WHAT IS REQUIRED
Copy out, word for word, everything in the licensing note below from "TL;DR: Content licensed" down to "about the same.".

DOCUMENT PASSAGE
┄┄┄┄┄┄

A note on licensing code snippets =================================
First draft: 2025-09-18 Published: 2025-11-12
Table of contents:
I would like to clear what are the conditions for using source code that can be found on the site.
TL;DR: Content licensed under CC BY or CC0, and not explicitly stated to use a proper permissive software license (like Apache-2.0 for example), should only be used for educational purposes. This basically means I would recommend against copying and pasting directly. A good alternative method would be to try understanding the concepts, then recreate the code yourself.
Motivation
In a recent article I wanted to share some GIMP scripts, before updating them to a new version. I have found that originally I have dedicated them to the Public Domain, through the CC0 mark. This had caused a bit of a headache for me, because at first I wanted to explain there how is this different from other code on this site, just to realize that really, it is about the same.
Now the one thing I do not want to do, is changing the license after-the-fact. It is not what responsible people do. So instead I would like to explain now why could this be an issue for you as user of the code, and how can I as publisher maybe address the problem in future cases.
CC licenses for software?

┄┄┄┄┄┄

THE DATA
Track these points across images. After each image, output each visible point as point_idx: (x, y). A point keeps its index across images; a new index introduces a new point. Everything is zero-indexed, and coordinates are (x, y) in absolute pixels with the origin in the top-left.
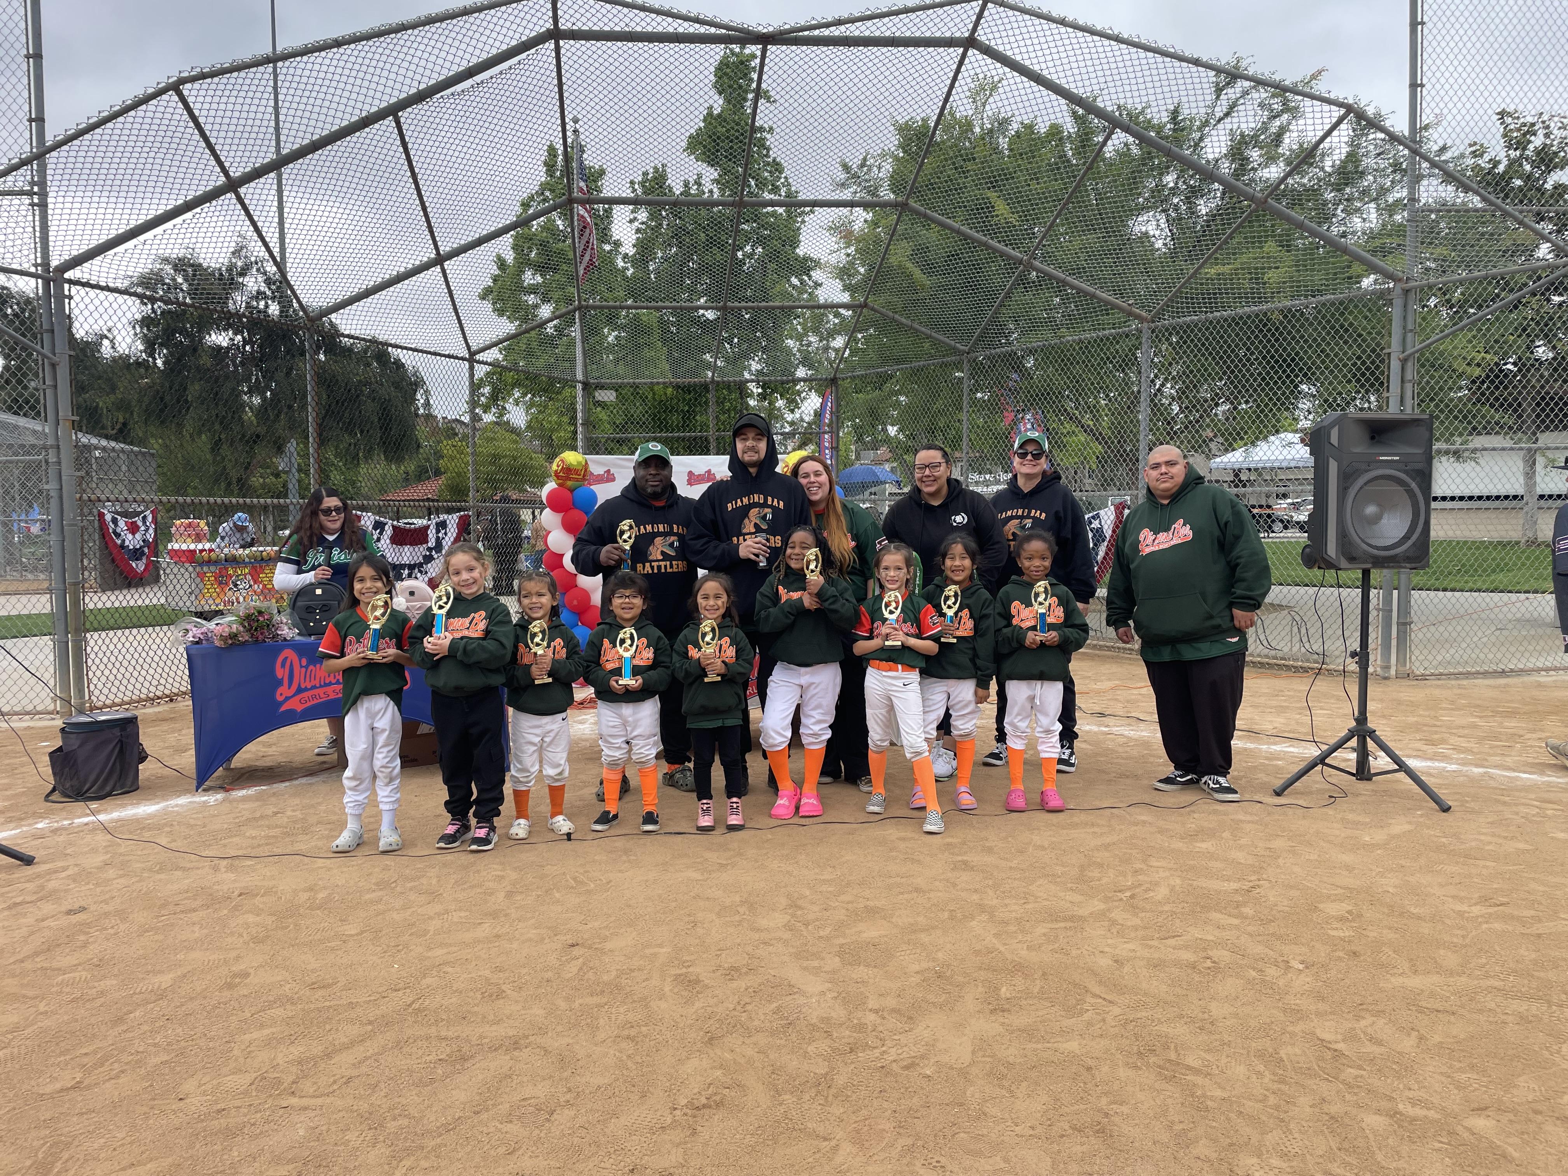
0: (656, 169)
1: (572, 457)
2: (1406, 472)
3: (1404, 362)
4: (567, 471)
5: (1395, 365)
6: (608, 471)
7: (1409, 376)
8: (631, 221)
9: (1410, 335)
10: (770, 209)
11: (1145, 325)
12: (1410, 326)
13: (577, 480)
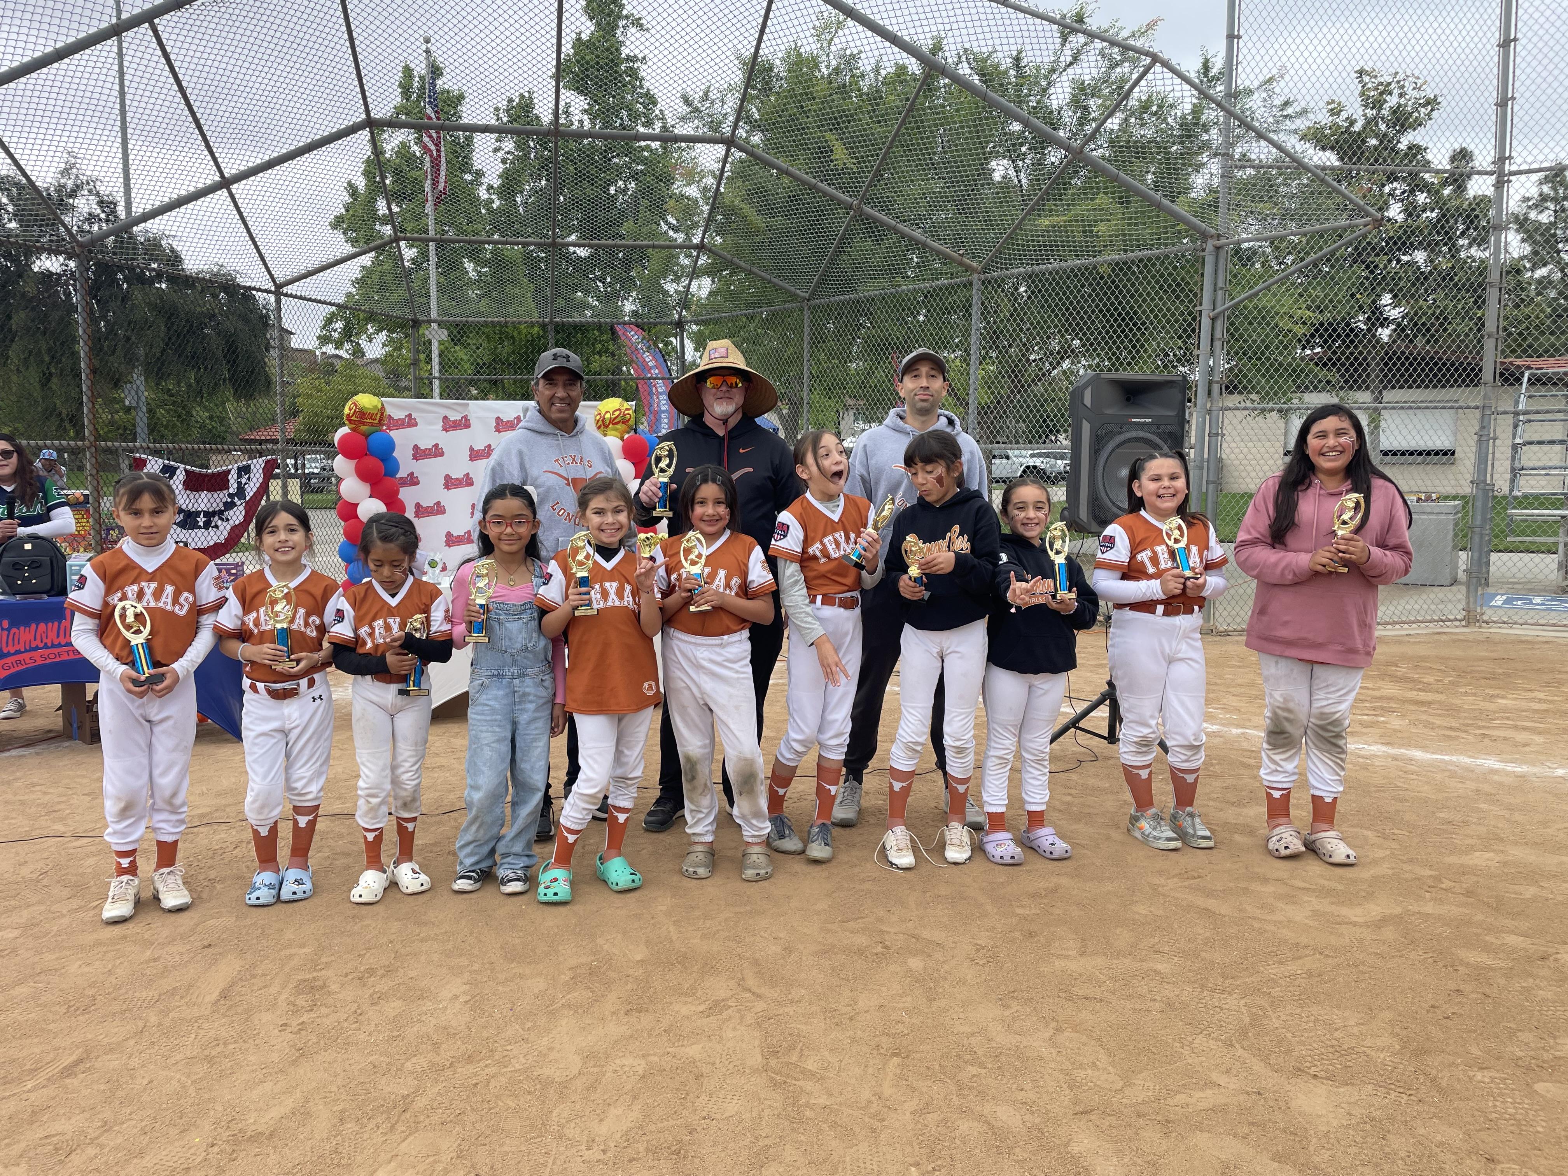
0: (522, 96)
1: (366, 400)
2: (1159, 435)
3: (1214, 320)
4: (362, 415)
5: (1206, 322)
6: (410, 416)
7: (1218, 334)
8: (496, 150)
9: (1220, 293)
10: (643, 143)
11: (976, 276)
12: (1220, 284)
13: (372, 425)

┄┄┄┄┄┄

ANSWER FOR THE TASK
TL;DR: Content licensed under CC BY or CC0, and not explicitly stated to use a proper permissive software license (like Apache-2.0 for example), should only be used for educational purposes. This basically means I would recommend against copying and pasting directly. A good alternative method would be to try understanding the concepts, then recreate the code yourself.
Motivation
In a recent article I wanted to share some GIMP scripts, before updating them to a new version. I have found that originally I have dedicated them to the Public Domain, through the CC0 mark. This had caused a bit of a headache for me, because at first I wanted to explain there how is this different from other code on this site, just to realize that really, it is about the same.